PROBLEM: Exclude the pictures. Transcribe, exactly as written, the lines from the one with "[597,466,807,483] UL-DMRS-add-pos = 0" through the end of the entries below.
== DATA PROVIDED
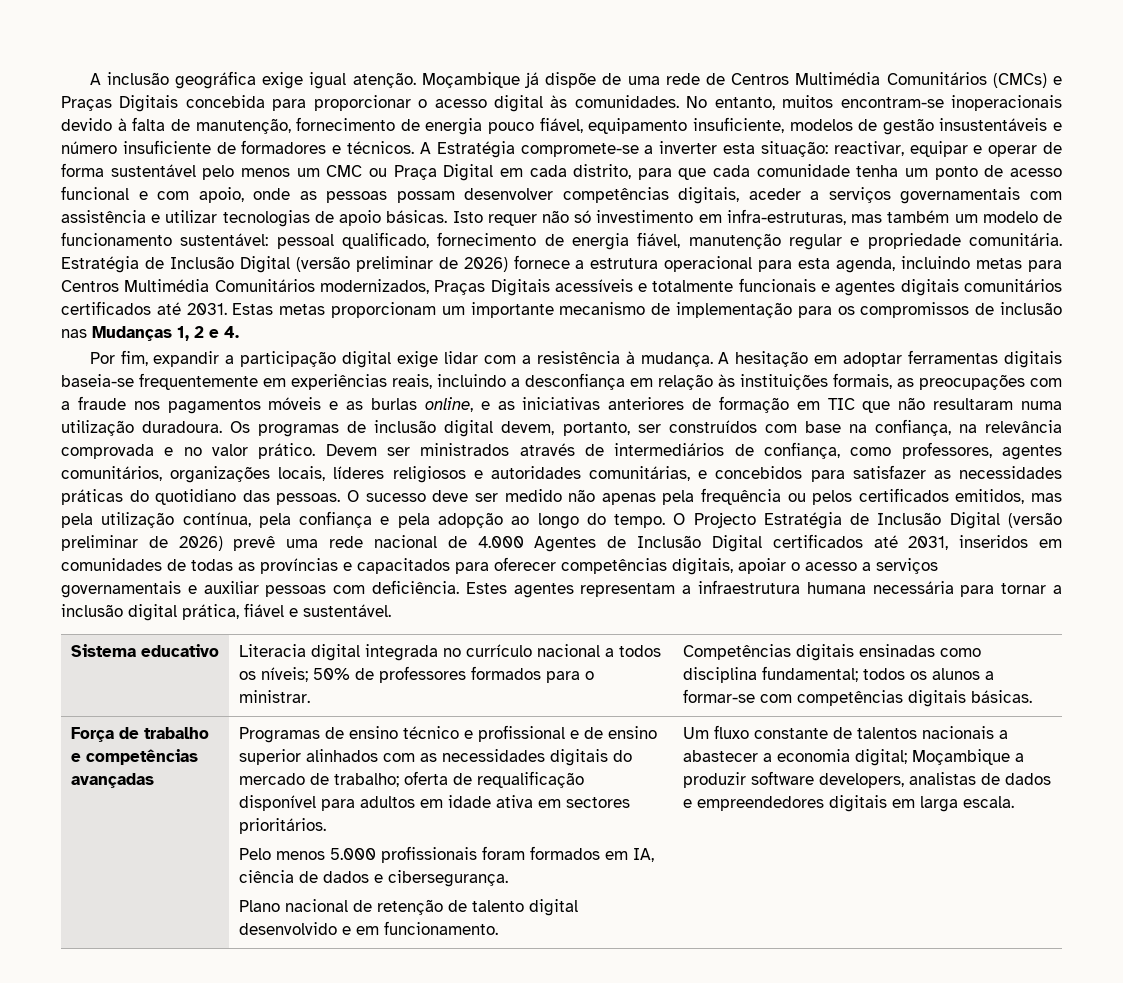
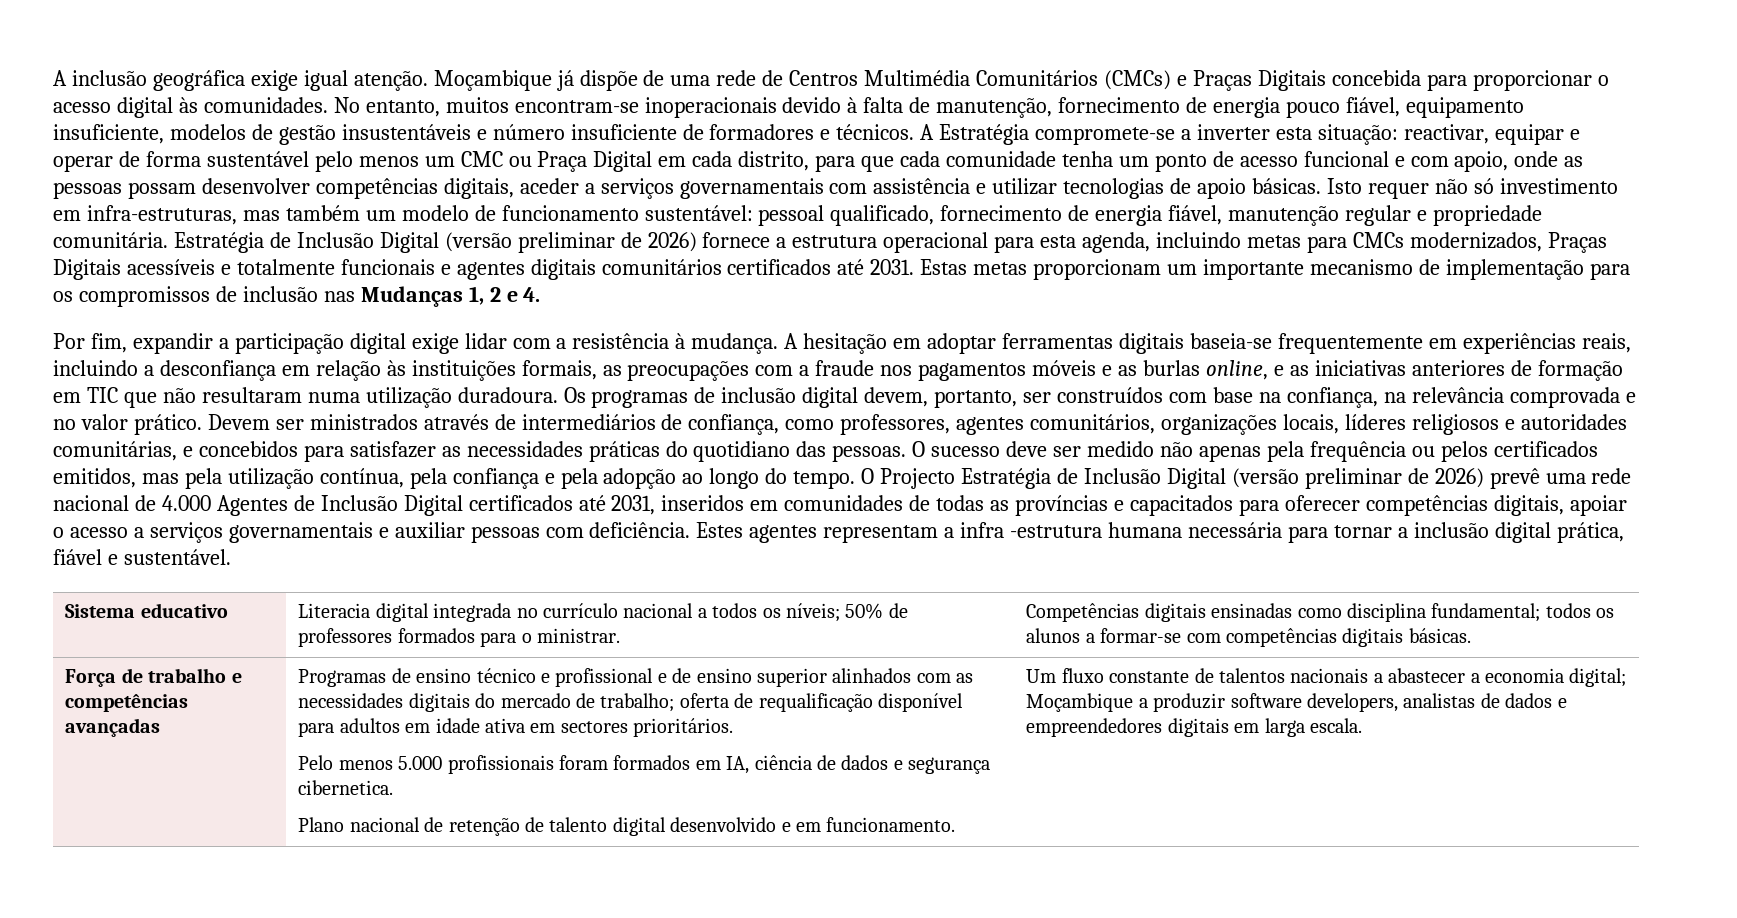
[61,279,315,292] Centros Multimédia Comunitários -> [1352,232,1404,248] CMCs
[698,580,800,594] infraestrutura -> [960,522,1103,538] infra -estrutura
[387,870,508,887] cibersegurança. -> [908,757,991,774] [298,780,394,795] segurança cibernetica.

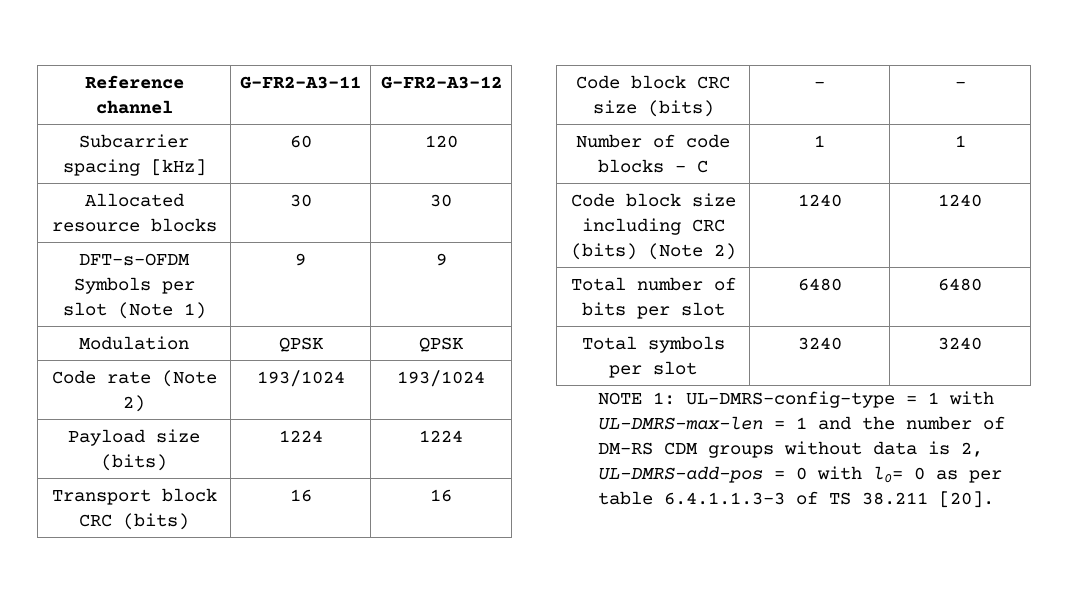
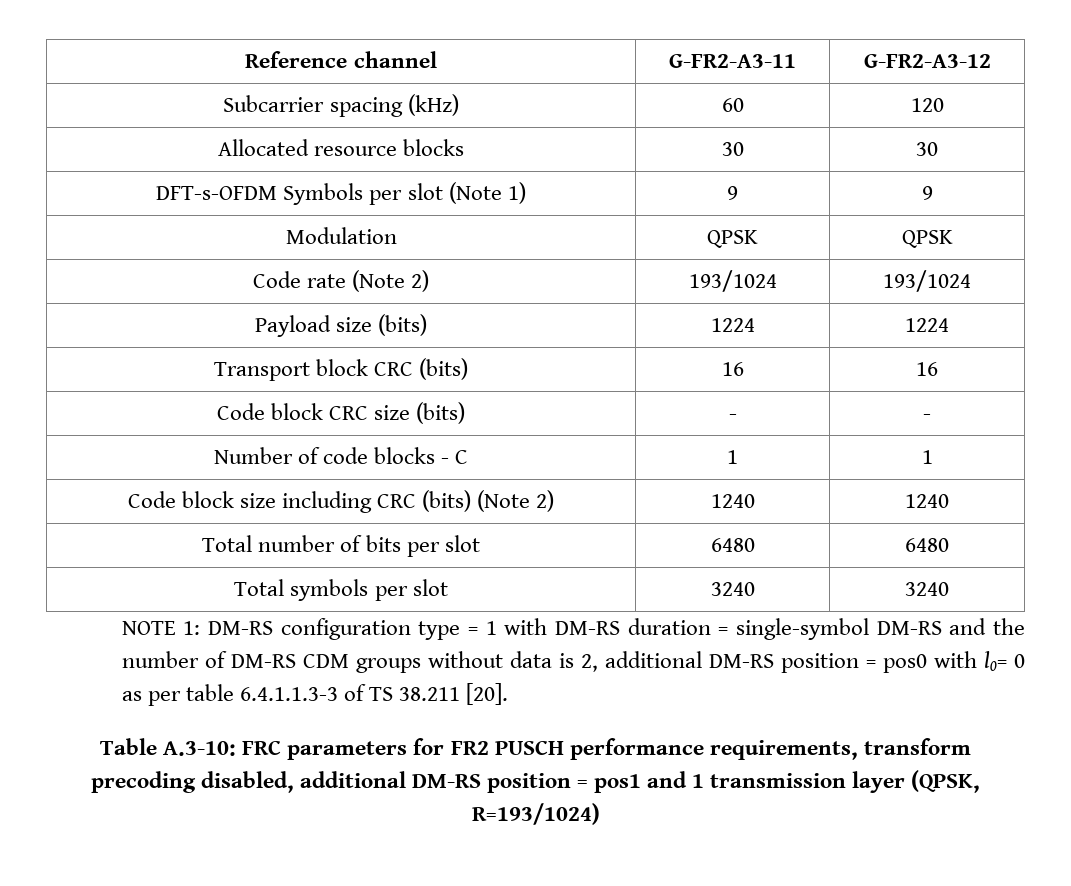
[150,159,206,176] [kHz] -> [407,94,459,116] (kHz)
[685,391,994,408] [597,416,807,430] UL-DMRS-config-type = 1 with UL-DMRS-max-len = 1 -> [207,618,942,640] DM-RS configuration type = 1 with DM-RS duration = single-symbol DM-RS
[597,466,807,483] UL-DMRS-add-pos = 0 -> [604,651,927,673] additional DM-RS position = pos0
(994, 499) none -> [100,738,971,760] [90,770,981,793] [471,803,600,825] // Table A.3-10: FRC parameters for FR2 PUSCH performance requirements, transform precoding disabled, additional DM-RS position = pos1 and 1 transmission layer (QPSK, R=193/1024)

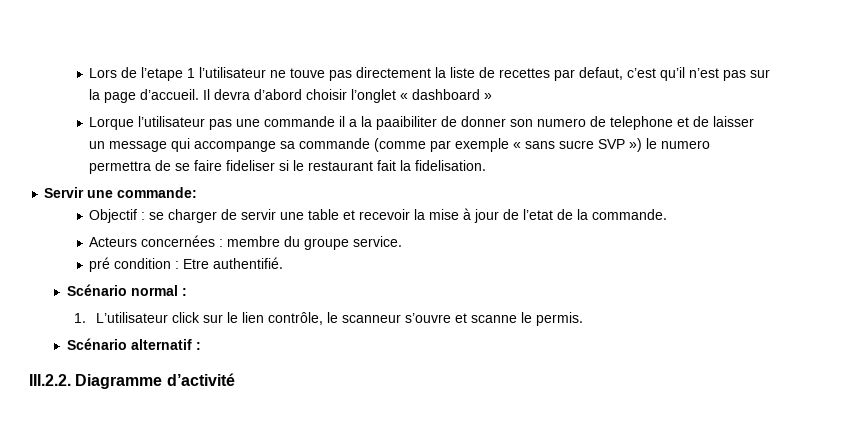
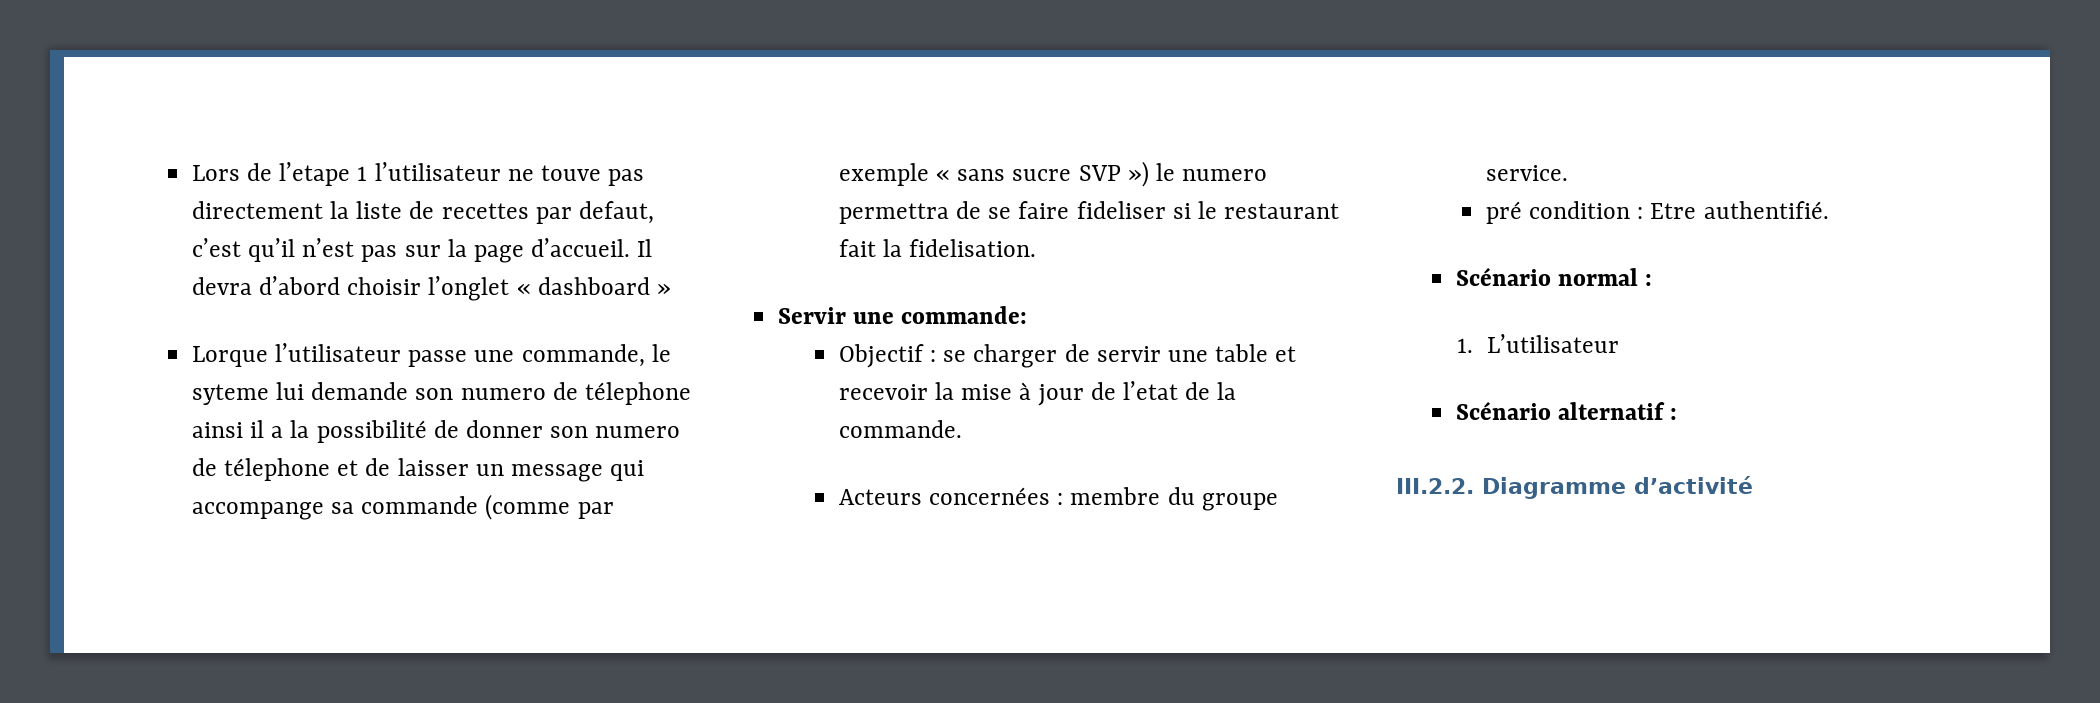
[209,116,336,130] pas une commande -> [408,344,671,367] [191,382,691,405] [191,422,243,438] passe une commande, le syteme lui demande son numero de télephone ainsi
[376,116,438,130] paaibiliter -> [316,420,427,443] possibilité
[610,116,674,130] telephone -> [224,458,331,481] télephone
[172,312,584,326] click sur le lien contrôle, le scanneur s’ouvre et scanne le permis. -> (1620, 343) none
====
ANSWER SPACE:
[597,466,807,483] UL-DMRS-add-pos = 0 -> [604,651,927,673] additional DM-RS position = pos0
(994, 499) none -> [100,738,971,760] [90,770,981,793] [471,803,600,825] // Table A.3-10: FRC parameters for FR2 PUSCH performance requirements, transform precoding disabled, additional DM-RS position = pos1 and 1 transmission layer (QPSK, R=193/1024)

[209,116,336,130] pas une commande -> [408,344,671,367] [191,382,691,405] [191,422,243,438] passe une commande, le syteme lui demande son numero de télephone ainsi
[376,116,438,130] paaibiliter -> [316,420,427,443] possibilité
[610,116,674,130] telephone -> [224,458,331,481] télephone
[172,312,584,326] click sur le lien contrôle, le scanneur s’ouvre et scanne le permis. -> (1620, 343) none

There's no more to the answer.